◆ **TASK OBJECTIVE**
Count the lines in the data below that include the word "worn", then state the total and nothing besides.

= Beginning of Section =

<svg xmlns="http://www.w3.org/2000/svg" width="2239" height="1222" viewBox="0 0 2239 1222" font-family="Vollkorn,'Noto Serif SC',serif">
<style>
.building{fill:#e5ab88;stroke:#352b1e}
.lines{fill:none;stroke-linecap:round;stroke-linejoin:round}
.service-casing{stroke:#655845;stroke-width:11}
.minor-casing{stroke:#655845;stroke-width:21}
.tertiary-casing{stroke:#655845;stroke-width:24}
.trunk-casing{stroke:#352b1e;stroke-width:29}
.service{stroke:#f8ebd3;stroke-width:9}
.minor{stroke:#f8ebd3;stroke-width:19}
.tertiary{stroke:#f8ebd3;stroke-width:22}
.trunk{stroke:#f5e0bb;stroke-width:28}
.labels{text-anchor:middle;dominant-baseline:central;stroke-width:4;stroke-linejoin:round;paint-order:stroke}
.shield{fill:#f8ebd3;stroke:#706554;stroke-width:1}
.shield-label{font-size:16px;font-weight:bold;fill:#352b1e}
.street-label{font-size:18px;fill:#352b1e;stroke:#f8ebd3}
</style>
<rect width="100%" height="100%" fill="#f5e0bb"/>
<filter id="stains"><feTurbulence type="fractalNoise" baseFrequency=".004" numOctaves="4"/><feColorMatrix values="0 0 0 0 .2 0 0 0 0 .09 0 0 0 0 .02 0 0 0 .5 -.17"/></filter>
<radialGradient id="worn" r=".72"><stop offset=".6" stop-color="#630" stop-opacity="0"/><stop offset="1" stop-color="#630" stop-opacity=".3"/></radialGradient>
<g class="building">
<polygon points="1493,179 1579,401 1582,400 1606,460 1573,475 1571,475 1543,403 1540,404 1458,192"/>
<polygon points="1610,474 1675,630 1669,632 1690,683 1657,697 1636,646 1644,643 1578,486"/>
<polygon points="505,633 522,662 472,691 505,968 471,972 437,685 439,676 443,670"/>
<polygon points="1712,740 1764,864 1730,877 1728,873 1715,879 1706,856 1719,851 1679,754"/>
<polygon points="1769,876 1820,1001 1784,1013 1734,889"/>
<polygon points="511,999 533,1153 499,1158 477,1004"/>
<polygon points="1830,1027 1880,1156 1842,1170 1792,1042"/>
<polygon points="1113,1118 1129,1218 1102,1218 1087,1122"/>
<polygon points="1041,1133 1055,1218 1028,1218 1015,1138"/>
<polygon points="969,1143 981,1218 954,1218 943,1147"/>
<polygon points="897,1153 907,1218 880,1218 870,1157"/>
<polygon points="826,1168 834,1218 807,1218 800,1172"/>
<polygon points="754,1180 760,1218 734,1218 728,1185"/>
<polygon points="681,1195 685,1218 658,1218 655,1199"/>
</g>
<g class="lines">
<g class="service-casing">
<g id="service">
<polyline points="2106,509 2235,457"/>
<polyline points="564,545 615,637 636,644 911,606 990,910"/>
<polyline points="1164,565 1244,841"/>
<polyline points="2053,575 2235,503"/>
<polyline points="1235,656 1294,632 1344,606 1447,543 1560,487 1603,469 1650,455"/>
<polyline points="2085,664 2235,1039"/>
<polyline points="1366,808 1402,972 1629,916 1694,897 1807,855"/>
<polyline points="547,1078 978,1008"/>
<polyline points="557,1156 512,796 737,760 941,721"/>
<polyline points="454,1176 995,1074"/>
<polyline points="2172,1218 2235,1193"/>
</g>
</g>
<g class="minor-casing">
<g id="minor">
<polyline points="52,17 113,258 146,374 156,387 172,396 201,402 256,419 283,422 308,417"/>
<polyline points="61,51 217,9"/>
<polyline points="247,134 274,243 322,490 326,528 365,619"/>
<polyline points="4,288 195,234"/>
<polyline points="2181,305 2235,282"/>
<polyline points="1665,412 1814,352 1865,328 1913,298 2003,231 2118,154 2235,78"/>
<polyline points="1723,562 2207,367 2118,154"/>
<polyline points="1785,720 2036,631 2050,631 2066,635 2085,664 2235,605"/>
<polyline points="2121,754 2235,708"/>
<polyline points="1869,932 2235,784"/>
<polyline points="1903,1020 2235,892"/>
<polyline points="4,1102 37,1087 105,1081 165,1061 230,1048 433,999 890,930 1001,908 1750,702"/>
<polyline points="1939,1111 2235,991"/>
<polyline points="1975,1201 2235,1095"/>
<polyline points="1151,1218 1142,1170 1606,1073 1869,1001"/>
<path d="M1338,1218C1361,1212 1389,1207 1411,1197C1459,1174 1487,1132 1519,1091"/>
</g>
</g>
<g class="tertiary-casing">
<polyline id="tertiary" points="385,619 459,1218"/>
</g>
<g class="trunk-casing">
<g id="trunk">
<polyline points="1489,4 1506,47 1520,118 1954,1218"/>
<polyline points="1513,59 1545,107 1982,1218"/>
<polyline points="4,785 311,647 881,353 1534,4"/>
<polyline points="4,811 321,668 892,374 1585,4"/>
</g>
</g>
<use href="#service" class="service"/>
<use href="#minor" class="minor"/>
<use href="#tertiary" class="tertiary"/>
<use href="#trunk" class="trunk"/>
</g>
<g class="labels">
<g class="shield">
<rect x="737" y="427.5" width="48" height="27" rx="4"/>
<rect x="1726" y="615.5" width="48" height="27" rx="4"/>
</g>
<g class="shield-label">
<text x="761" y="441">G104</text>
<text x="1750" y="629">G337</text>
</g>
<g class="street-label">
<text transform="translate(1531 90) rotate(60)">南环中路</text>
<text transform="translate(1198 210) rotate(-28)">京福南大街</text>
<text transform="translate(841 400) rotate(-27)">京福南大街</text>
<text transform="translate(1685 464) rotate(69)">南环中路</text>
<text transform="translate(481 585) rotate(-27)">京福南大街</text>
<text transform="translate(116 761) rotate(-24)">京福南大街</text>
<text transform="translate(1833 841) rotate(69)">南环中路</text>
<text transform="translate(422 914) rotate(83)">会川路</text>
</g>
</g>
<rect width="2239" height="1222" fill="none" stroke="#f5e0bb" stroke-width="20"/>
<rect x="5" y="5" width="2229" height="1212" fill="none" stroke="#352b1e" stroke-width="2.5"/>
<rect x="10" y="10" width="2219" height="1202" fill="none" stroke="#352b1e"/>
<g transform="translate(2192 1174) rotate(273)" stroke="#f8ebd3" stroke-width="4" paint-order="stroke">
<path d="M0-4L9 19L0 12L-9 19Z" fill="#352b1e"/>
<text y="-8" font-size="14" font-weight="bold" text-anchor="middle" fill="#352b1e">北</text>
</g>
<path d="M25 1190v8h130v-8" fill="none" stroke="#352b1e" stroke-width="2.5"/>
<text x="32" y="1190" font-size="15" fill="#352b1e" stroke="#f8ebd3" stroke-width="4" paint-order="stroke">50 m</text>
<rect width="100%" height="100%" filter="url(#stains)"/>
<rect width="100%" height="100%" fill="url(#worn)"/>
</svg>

= End of Section =

◆ **RESPONSE TO THE TASK**
2